====== SUPPLIED RECORDS ======

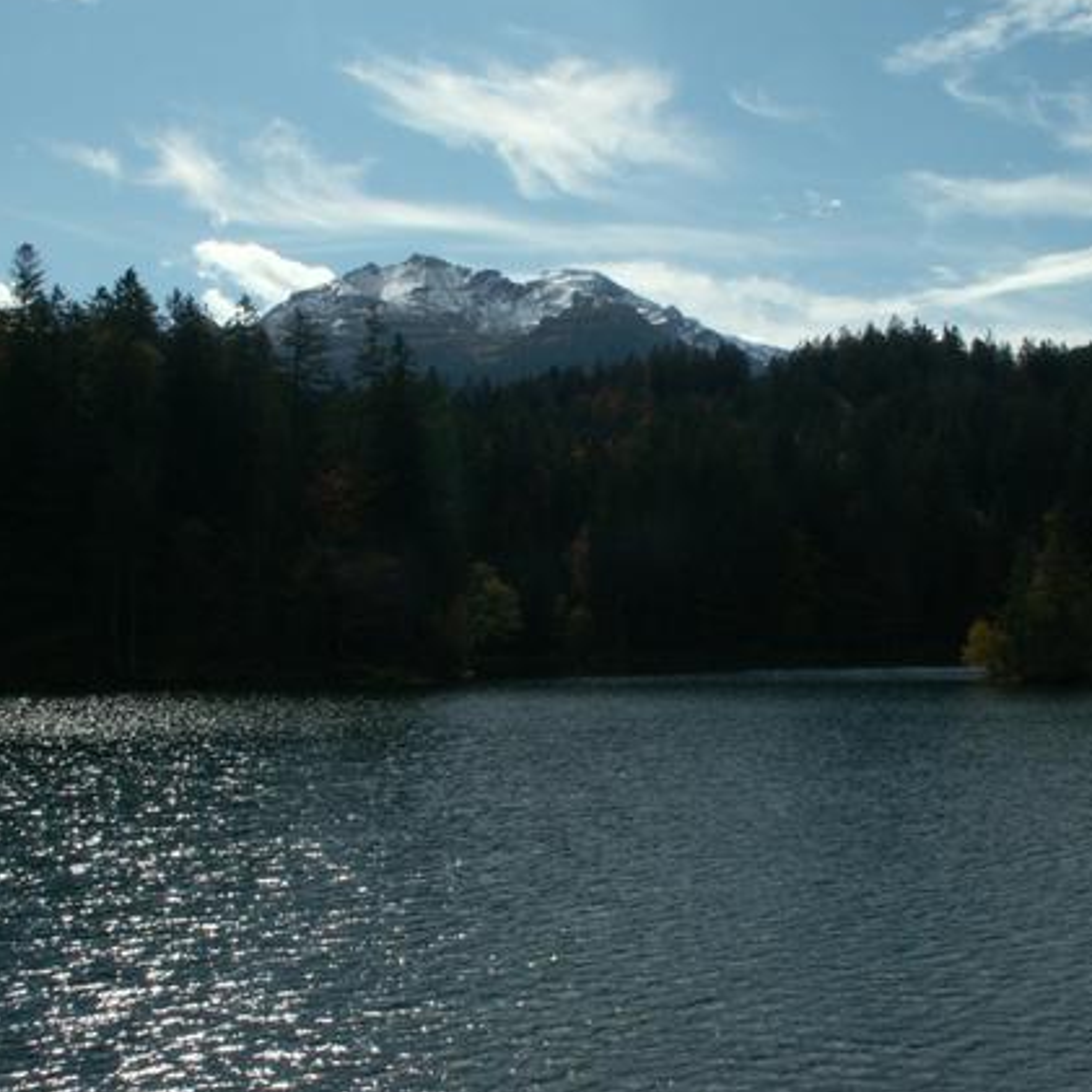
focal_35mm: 47
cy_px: 594
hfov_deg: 36.0
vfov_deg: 36.0
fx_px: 1677
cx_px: 488
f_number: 8
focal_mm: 5.86
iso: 50
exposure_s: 1/400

======

JOB ITEM:
Only the entries themselves should be output, word for word, with all pictures omitted.

WRITTEN SOLUTION:
focal_35mm: 47
cy_px: 594
hfov_deg: 36.0
vfov_deg: 36.0
fx_px: 1677
cx_px: 488
f_number: 8
focal_mm: 5.86
iso: 50
exposure_s: 1/400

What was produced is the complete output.